Microbial activity in planktonic systems creates a dynamic and heterogeneous microscale seascape that harbors a diverse community of microorganisms and ecological interactions of global significance. In recent decades great effort has been put into understanding this complex system, particularly focusing on the role of chemical patchiness, while overlooking a physical parameter that governs microbial life and is affected by biological activity: viscosity. Here we reveal spatial heterogeneity of viscosity in planktonic systems by using microrheological techniques that allow measurement of viscosity at length scales relevant to microorganisms. We show the viscous nature and the spatial extent of the phycosphere, the region surrounding phytoplankton. In ∼45% of the phytoplankton cells analyzed we detected increases in viscosity that extended up to 30 µm away from the cell with up to 40 times the viscosity of seawater.

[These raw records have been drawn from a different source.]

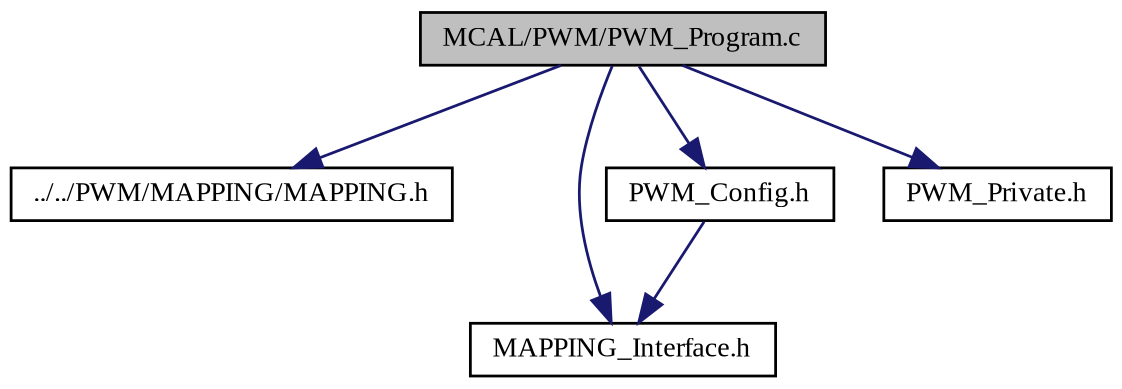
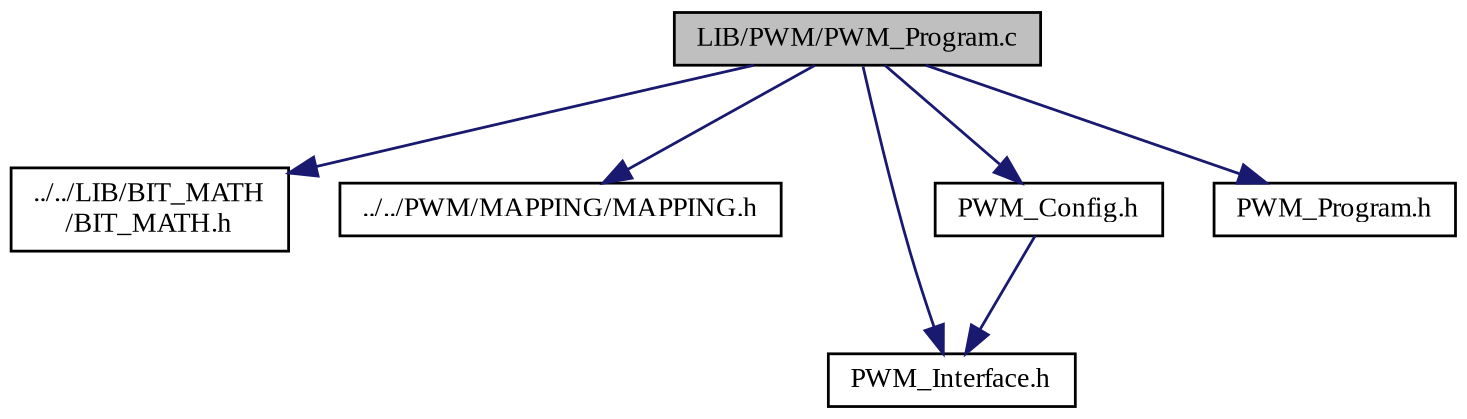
  digraph {
    fontname="Liberation Serif"
    node [color=black fillcolor=white fontname="Liberation Serif" fontsize=10 shape=record style=filled]
    edge [color=midnightblue fontname="Liberation Serif" fontsize=10 labelfontname=Helvetica labelfontsize=10 style=solid]
-   n1 [fillcolor=grey75 fontcolor=black height=0.2 label="MCAL/PWM/PWM_Program.c" width=0.4]
+   n1 [fillcolor=grey75 fontcolor=black height=0.2 label="LIB/PWM/PWM_Program.c" width=0.4]
+   n2 [height=0.2 label="../../LIB/BIT_MATH\l/BIT_MATH.h" width=0.4]
    n3 [height=0.2 label="../../PWM/MAPPING/MAPPING.h" width=0.4]
-   n4 [height=0.2 label="MAPPING_Interface.h" width=0.4]
+   n4 [height=0.2 label="PWM_Interface.h" width=0.4]
    n5 [height=0.2 label="PWM_Config.h" width=0.4]
-   n6 [height=0.2 label="PWM_Private.h" width=0.4]
+   n6 [height=0.2 label="PWM_Program.h" width=0.4]
+   n1 -> n2
    n1 -> n3
    n1 -> n4
    n1 -> n5
    n1 -> n6
    n5 -> n4
  }
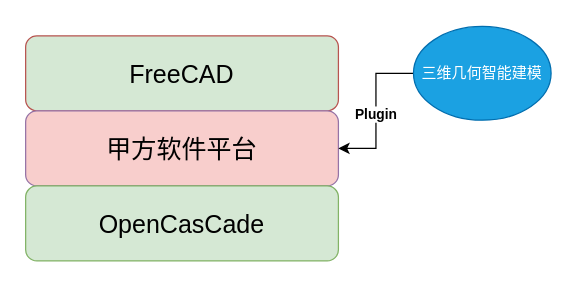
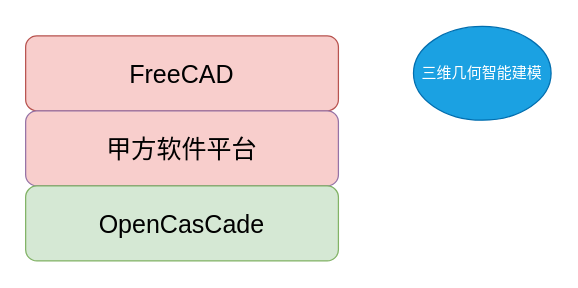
  <mxCell id="0" />
  <mxCell id="1" parent="0" />
- <mxCell id="2" value="&lt;font style=&quot;font-size: 20px;&quot;&gt;FreeCAD&lt;/font&gt;" style="rounded=1;whiteSpace=wrap;html=1;fillColor=#d5e8d4;strokeColor=#b85450;" vertex="1" parent="1"><mxGeometry x="20" y="28" width="250" height="60" as="geometry" /></mxCell>
+ <mxCell id="2" value="&lt;font style=&quot;font-size: 20px;&quot;&gt;FreeCAD&lt;/font&gt;" style="rounded=1;whiteSpace=wrap;html=1;fillColor=#f8cecc;strokeColor=#b85450;" vertex="1" parent="1"><mxGeometry x="20" y="28" width="250" height="60" as="geometry" /></mxCell>
  <mxCell id="3" value="&lt;font style=&quot;font-size: 20px;&quot;&gt;甲方软件平台&lt;/font&gt;" style="rounded=1;whiteSpace=wrap;html=1;fillColor=#f8cecc;strokeColor=#9673a6;" vertex="1" parent="1"><mxGeometry x="20" y="88" width="250" height="60" as="geometry" /></mxCell>
  <mxCell id="4" value="&lt;font style=&quot;font-size: 20px;&quot;&gt;OpenCasCade&lt;/font&gt;" style="rounded=1;whiteSpace=wrap;html=1;fillColor=#d5e8d4;strokeColor=#82b366;" vertex="1" parent="1"><mxGeometry x="20" y="148" width="250" height="60" as="geometry" /></mxCell>
- <mxCell id="5" style="edgeStyle=orthogonalEdgeStyle;rounded=0;orthogonalLoop=1;jettySize=auto;html=1;exitX=0;exitY=0.5;exitDx=0;exitDy=0;entryX=1;entryY=0.5;entryDx=0;entryDy=0;" edge="1" parent="1" source="7" target="3"><mxGeometry relative="1" as="geometry" /></mxCell>
- <mxCell id="6" value="&lt;b&gt;Plugin&lt;/b&gt;" style="edgeLabel;html=1;align=center;verticalAlign=middle;resizable=0;points=[];" vertex="1" connectable="0" parent="5"><mxGeometry x="0.027" y="-1" relative="1" as="geometry"><mxPoint as="offset" /></mxGeometry></mxCell>
  <mxCell id="7" value="三维几何智能建模" style="ellipse;whiteSpace=wrap;html=1;fillColor=#1ba1e2;fontColor=#ffffff;strokeColor=#006EAF;" vertex="1" parent="1"><mxGeometry x="330" y="20.5" width="110" height="75" as="geometry" /></mxCell>
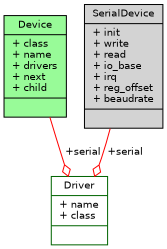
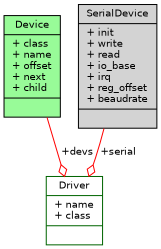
  digraph {
    node [color=black fontname=Helvetica fontsize=10 shape=record style=filled]
    edge [arrowhead=odiamond color=red fontname=Helvetica fontsize=10 labelfontname=Helvetica labelfontsize=10 style=solid]
    n1 [color=darkgreen fillcolor=white fontcolor=black height=0.2 label="{Driver\n|+ name\l+ class\l|}" width=0.4]
-   n2 [fillcolor=palegreen height=0.2 label="{Device\n|+ class\l+ name\l+ drivers\l+ next\l+ child\l|}" width=0.4]
+   n2 [fillcolor=palegreen height=0.2 label="{Device\n|+ class\l+ name\l+ offset\l+ next\l+ child\l|}" width=0.4]
    n3 [fillcolor=lightgrey height=0.2 label="{SerialDevice\n|+ init\l+ write\l+ read\l+ io_base\l+ irq\l+ reg_offset\l+ beaudrate\l|}" width=0.4]
-   n2 -> n1 [label=" +serial"]
+   n2 -> n1 [label=" +devs"]
    n3 -> n1 [label=" +serial"]
  }
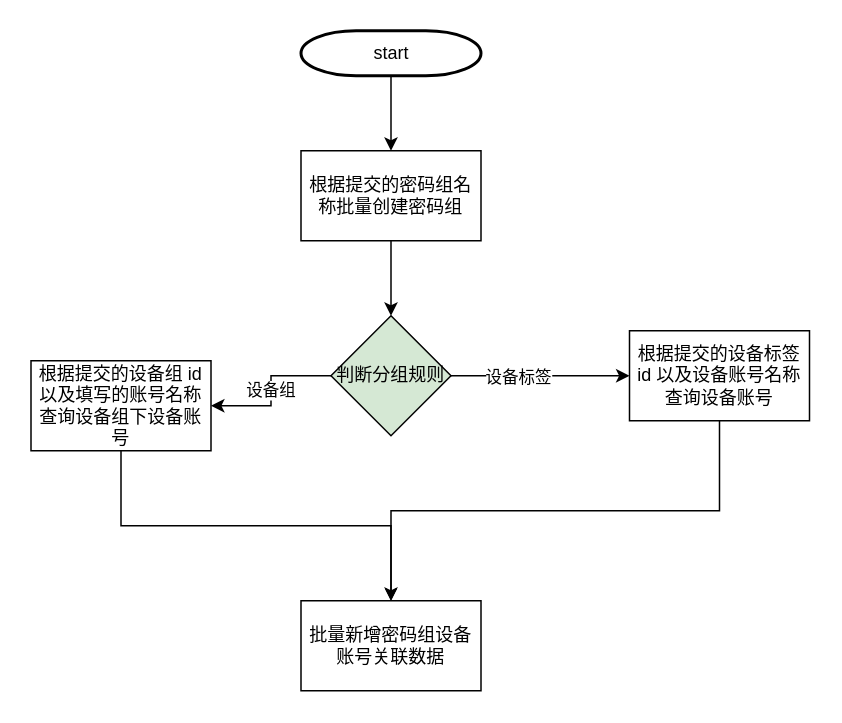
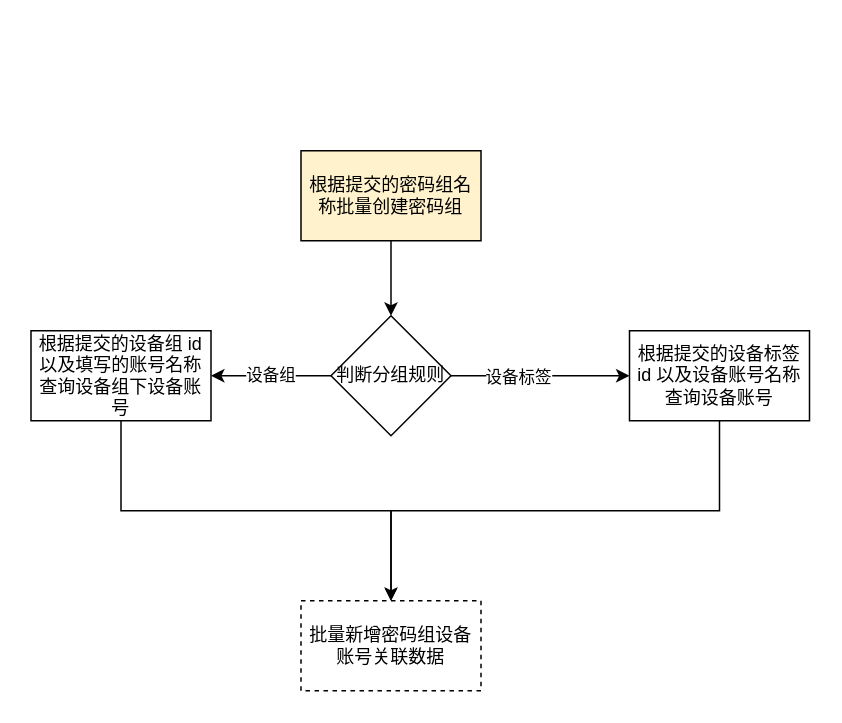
  <mxCell id="0" />
  <mxCell id="1" parent="0" />
- <mxCell id="2" value="" style="edgeStyle=orthogonalEdgeStyle;rounded=0;orthogonalLoop=1;jettySize=auto;html=1;" edge="1" parent="1" source="3" target="9"><mxGeometry relative="1" as="geometry" /></mxCell>
- <mxCell id="3" value="start" style="shape=mxgraph.flowchart.terminator;strokeWidth=2;gradientColor=none;gradientDirection=north;fontStyle=0;html=1;" parent="1" vertex="1"><mxGeometry x="200" y="20" width="120" height="30" as="geometry" /></mxCell>
  <mxCell id="4" value="" style="edgeStyle=orthogonalEdgeStyle;rounded=0;orthogonalLoop=1;jettySize=auto;html=1;entryX=0;entryY=0.5;entryDx=0;entryDy=0;" edge="1" parent="1" source="7" target="14"><mxGeometry relative="1" as="geometry"><mxPoint x="420" y="190" as="targetPoint" /><Array as="points" /></mxGeometry></mxCell>
  <mxCell id="5" value="设备标签" style="edgeLabel;html=1;align=center;verticalAlign=middle;resizable=0;points=[];" vertex="1" connectable="0" parent="4"><mxGeometry x="-0.267" y="-1" relative="1" as="geometry"><mxPoint y="-1" as="offset" /></mxGeometry></mxCell>
  <mxCell id="6" value="设备组" style="edgeStyle=orthogonalEdgeStyle;rounded=0;orthogonalLoop=1;jettySize=auto;html=1;" edge="1" parent="1" source="7" target="11"><mxGeometry relative="1" as="geometry" /></mxCell>
- <mxCell id="7" value="判断分组规则" style="rhombus;whiteSpace=wrap;html=1;fillColor=#d5e8d4;" vertex="1" parent="1"><mxGeometry x="220" y="210" width="80" height="80" as="geometry" /></mxCell>
+ <mxCell id="7" value="判断分组规则" style="rhombus;whiteSpace=wrap;html=1;" vertex="1" parent="1"><mxGeometry x="220" y="210" width="80" height="80" as="geometry" /></mxCell>
  <mxCell id="8" value="" style="edgeStyle=orthogonalEdgeStyle;rounded=0;orthogonalLoop=1;jettySize=auto;html=1;" edge="1" parent="1" source="9" target="7"><mxGeometry relative="1" as="geometry" /></mxCell>
- <mxCell id="9" value="根据提交的密码组名称批量创建密码组" style="whiteSpace=wrap;html=1;" vertex="1" parent="1"><mxGeometry x="200" y="100" width="120" height="60" as="geometry" /></mxCell>
+ <mxCell id="9" value="根据提交的密码组名称批量创建密码组" style="whiteSpace=wrap;html=1;fillColor=#fff2cc;" vertex="1" parent="1"><mxGeometry x="200" y="100" width="120" height="60" as="geometry" /></mxCell>
  <mxCell id="10" value="" style="edgeStyle=orthogonalEdgeStyle;rounded=0;orthogonalLoop=1;jettySize=auto;html=1;exitX=0.5;exitY=1;exitDx=0;exitDy=0;" edge="1" parent="1" source="11" target="12"><mxGeometry relative="1" as="geometry" /></mxCell>
- <mxCell id="11" value="根据提交的设备组 id以及填写的账号名称 查询设备组下设备账号" style="whiteSpace=wrap;html=1;" vertex="1" parent="1"><mxGeometry x="20" y="240" width="120" height="60" as="geometry" /></mxCell>
- <mxCell id="12" value="批量新增密码组设备账号关联数据" style="whiteSpace=wrap;html=1;" vertex="1" parent="1"><mxGeometry x="200" y="400" width="120" height="60" as="geometry" /></mxCell>
+ <mxCell id="11" value="根据提交的设备组 id以及填写的账号名称 查询设备组下设备账号" style="whiteSpace=wrap;html=1;" vertex="1" parent="1"><mxGeometry x="20" y="220" width="120" height="60" as="geometry" /></mxCell>
+ <mxCell id="12" value="批量新增密码组设备账号关联数据" style="whiteSpace=wrap;html=1;dashed=1;" vertex="1" parent="1"><mxGeometry x="200" y="400" width="120" height="60" as="geometry" /></mxCell>
  <mxCell id="13" value="" style="edgeStyle=orthogonalEdgeStyle;rounded=0;orthogonalLoop=1;jettySize=auto;html=1;entryX=0.5;entryY=0;entryDx=0;entryDy=0;exitX=0.5;exitY=1;exitDx=0;exitDy=0;endArrow=open;" edge="1" parent="1" source="14" target="12"><mxGeometry relative="1" as="geometry"><mxPoint x="490" y="360" as="targetPoint" /></mxGeometry></mxCell>
  <mxCell id="14" value="根据提交的设备标签 id 以及设备账号名称查询设备账号" style="rounded=0;whiteSpace=wrap;html=1;" vertex="1" parent="1"><mxGeometry x="419" y="220" width="120" height="60" as="geometry" /></mxCell>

We also show how these gradients of viscosity can be amplified around a lysing phytoplankton cell as its viscous contents leak away. Finally, we report conservative estimates of viscosity inside marine aggregates, hotspots of microbial activity, more than an order of magnitude higher than in seawater. Since the diffusivities of dissolved molecules, particles, and microorganisms are inversely related to viscosity, microheterogeneity in viscosity alters the microscale distribution of microorganisms and their resources, with pervasive implications for the functioning of the planktonic ecosystem. Increasing viscosities impacts ecological interactions and processes, such as nutrient uptake, chemotaxis, and particle encounter, that occur at the microscale but influence carbon and nutrient cycles at a global scale.